This week, we bring you another in our occasional series of introductions to members of Chudleigh Writers’ Circle. Former barrister Margaret Barnes has published two novels, a book of short pieces about life at the Bar, and a volume of poetry. Here, she tells us a bit about her fascinating life and the route that led her to writing a series of legal thrillers featuring barrister Cassie Hardman.
“When I am asked where I am from, I say I am a Lancastrian Londoner currently in exile in Devon. I was born in the cotton town of Haslingden, eighteen miles north east of Manchester. I went to school there and then crossed the Pennines to go to University in Sheffield. By the time I got my law degree my parents had moved to Blackpool and I went back home to obtain articles in a firm of solicitors. It was in Blackpool Magistrates Court that I began my career as an advocate. I was told I was the first woman to appear in the Court in that capacity. I have always been proud of being a Lancastrian, which is why my main character, Cassie Hardman was born in Lancaster, but like many before me the desire to enhance my career led me to London.

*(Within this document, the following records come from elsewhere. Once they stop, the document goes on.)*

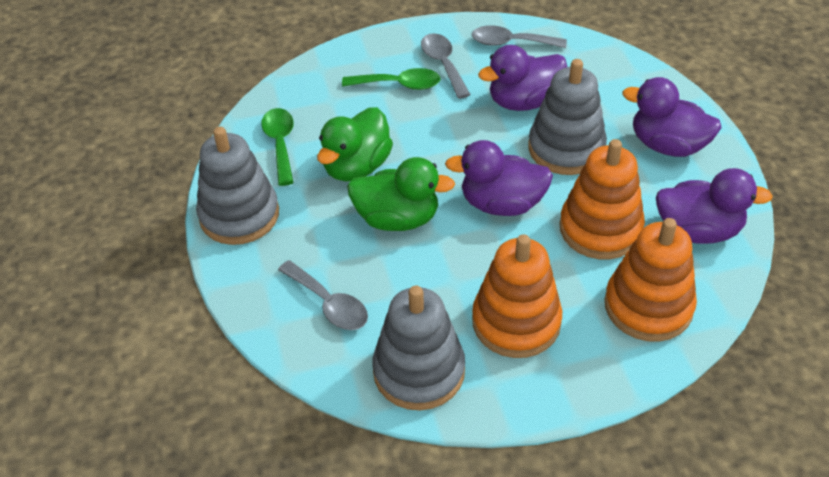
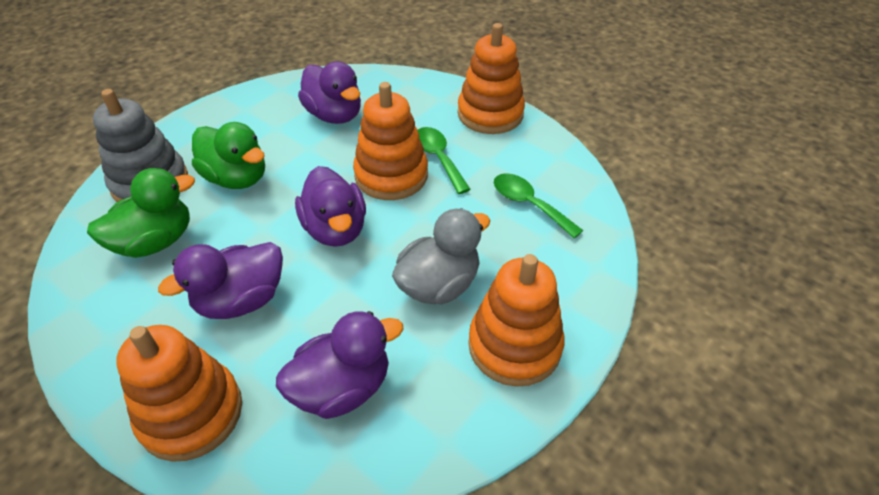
grey duck: none = 0 -> [392,208,490,304] = 1
grey spoon: [278,260,368,330] [421,33,471,99] [472,26,567,48] = 3 -> none = 0
grey stacking toy: [196,127,279,245] [372,286,465,410] [528,59,607,175] = 3 -> [93,89,188,202] = 1
orange stacking toy: [472,234,562,358] [560,139,645,259] [604,218,697,342] = 3 -> [116,325,242,462] [353,82,428,200] [457,23,525,134] [468,254,564,387] = 4

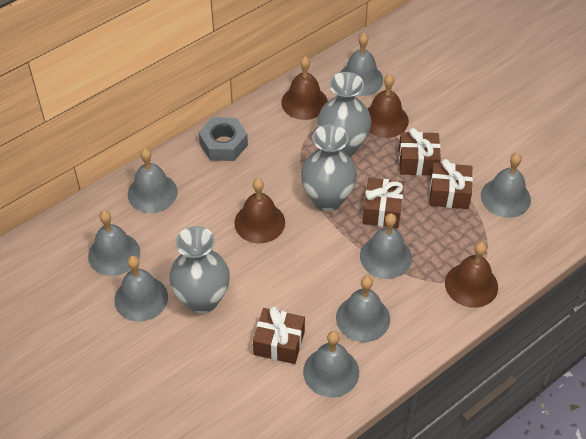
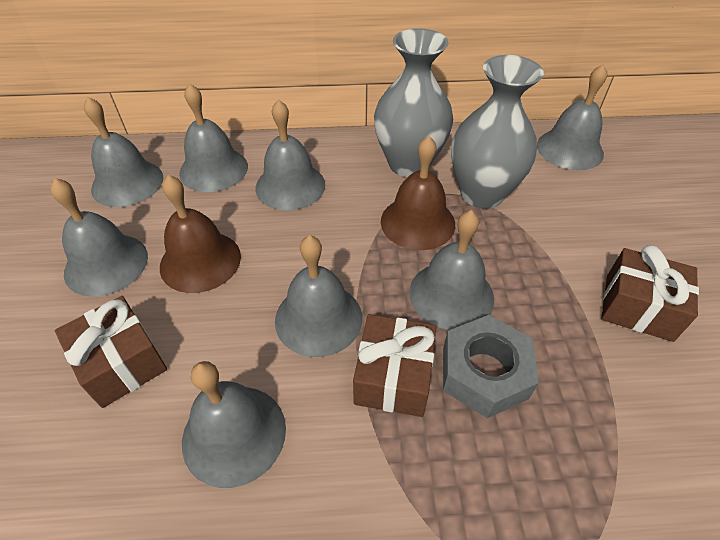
brown bell: [234,178,285,243] [281,56,328,120] [367,74,409,138] [445,242,498,308] = 4 -> [160,175,241,293] [381,136,455,250] = 2
brown gift: [253,307,305,364] [363,178,404,228] [399,128,441,175] [429,159,473,209] = 4 -> [55,296,167,408] [353,314,436,417] [601,245,699,342] = 3
grey vase: [169,226,230,314] [301,124,357,211] [317,72,371,157] = 3 -> [374,28,453,177] [451,55,544,209] = 2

I loved being an advocate but longed to appear in the Crown Court and address a jury, so I transferred to the Bar. I worked as a barrister for about thirty years mainly defending in the Crown Courts in the south east of England. I have represented defendants accused of a wide range of offences, petty assaults, theft, rape and murder. Amongst my more significant cases was representing the man who killed the fashion designer Ossie Clark. There was also the case of the woman who stole a baby from St Thomas’s Hospital, which had kept the Nation glued to their television sets for six weeks until the baby was found alive and well.
I have always had a great belief in the power of narrative. I composed jury speeches with great care so that they told what I hoped would be a compelling story. After I retired I wanted to write a novel based on my grandfather’s life, but I needed to improve my skills so went back to university, Exeter this time, to read for an MA in Creative Writing. It was there that I was encouraged to write crime novels rather than a family saga. I wanted to do something different from the usual ‘who done it.’ The advice to writers is to write about something you know and what I know about is how the criminal justice system works and what it’s like to defend those accused of crime. I want the reader to feel they are sat in the courtroom watching a trial and hopefully to provide some understanding of how the criminal justice system both succeeds and fails in obtaining justice.
I have always loved reading, Beatrix Potter as a small child, then Angela Brazil school stories. I was off school for about three months and it was then I was introduced to the stories of H.G. Wells. His story The Time Traveller put me off the idea of travelling back in time – it’s too easy to destroy the present. The first book on the reading list for the Law Faculty was Bleak House. I’ve always enjoyed Dickens and the wonderful if weird characters he creates. He also described the devastating effect lawyers can have on their clients. Scott Turrow is another author I admire who writes novel about the American legal system. I wish I wrote that well.
If I could invite three people to dinner I’d love to hear more from Bob Marley. His music figured a lot in my life when I represented other musicians who had played with him. Then I’d invite Dickens for his observations on lawyers and finally Martha Gelhorn, the writer and war correspondent. I think it would be a lively evening.
My main character, Cassie Hardman, is a skilled cook, although she’s always in a hurry and usually eating alone, so her meals are easy to prepare. I don’t think she’d do a crab soufflé which is my current favourite meal.
We moved to Devon because my husband Alan and I enjoy walking. (We met on a walking holiday in France.) We have a very affectionate but rather dotty Springer Spaniel called Lily who forces us to go out on the wettest and windiest days. I love the theatre and we spend quite a lot of time in London going to the theatre and the arts exhibitions. I would have liked to be an actor but it never seemed possible and was too risky a profession for me to follow. Perhaps that’s why I became a barrister — the drama of the courtroom rather than the stage.”